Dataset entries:
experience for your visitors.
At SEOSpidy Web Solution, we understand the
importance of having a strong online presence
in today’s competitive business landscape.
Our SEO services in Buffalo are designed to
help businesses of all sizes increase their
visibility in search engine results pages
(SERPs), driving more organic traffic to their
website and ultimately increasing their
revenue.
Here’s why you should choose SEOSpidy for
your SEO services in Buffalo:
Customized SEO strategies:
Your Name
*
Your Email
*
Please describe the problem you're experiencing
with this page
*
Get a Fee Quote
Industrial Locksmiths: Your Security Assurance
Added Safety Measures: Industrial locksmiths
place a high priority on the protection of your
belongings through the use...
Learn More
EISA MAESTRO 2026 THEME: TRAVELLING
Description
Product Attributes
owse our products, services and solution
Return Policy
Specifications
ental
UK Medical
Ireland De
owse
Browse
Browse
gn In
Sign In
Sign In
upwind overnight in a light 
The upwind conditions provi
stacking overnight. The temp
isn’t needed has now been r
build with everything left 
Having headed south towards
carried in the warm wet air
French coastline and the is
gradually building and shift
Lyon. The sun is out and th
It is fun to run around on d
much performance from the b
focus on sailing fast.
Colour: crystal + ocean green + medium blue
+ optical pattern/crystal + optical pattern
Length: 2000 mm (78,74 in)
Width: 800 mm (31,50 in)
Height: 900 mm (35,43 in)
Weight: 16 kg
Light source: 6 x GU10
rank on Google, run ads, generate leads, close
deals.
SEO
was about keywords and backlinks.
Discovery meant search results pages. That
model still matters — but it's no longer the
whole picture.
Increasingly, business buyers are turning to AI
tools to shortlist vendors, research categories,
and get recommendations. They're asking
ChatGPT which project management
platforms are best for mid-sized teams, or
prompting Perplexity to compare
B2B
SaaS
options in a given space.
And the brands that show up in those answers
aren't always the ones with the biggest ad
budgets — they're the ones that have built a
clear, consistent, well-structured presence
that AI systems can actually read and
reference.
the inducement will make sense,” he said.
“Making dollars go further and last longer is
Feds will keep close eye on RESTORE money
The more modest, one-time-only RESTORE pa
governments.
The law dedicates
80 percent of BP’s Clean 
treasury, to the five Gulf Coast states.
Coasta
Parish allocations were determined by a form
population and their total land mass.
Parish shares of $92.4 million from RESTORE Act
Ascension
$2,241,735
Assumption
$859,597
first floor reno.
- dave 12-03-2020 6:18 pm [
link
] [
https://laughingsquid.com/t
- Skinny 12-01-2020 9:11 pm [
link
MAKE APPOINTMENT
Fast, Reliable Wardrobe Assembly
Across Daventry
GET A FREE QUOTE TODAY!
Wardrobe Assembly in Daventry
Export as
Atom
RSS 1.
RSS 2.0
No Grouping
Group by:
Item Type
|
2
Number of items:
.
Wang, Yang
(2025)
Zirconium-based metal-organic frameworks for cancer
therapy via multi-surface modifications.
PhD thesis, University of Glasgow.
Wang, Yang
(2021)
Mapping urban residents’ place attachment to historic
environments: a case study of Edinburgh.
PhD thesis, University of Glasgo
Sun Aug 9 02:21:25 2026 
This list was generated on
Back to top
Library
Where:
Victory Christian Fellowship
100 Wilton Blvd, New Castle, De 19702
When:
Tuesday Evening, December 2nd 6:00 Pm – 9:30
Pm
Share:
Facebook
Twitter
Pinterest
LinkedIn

:: REQUEST ::
For each line above that holds the string "Wardrobe", provide a copy of that line.

:: TASK OUTPUT ::
Fast, Reliable Wardrobe Assembly
Wardrobe Assembly in Daventry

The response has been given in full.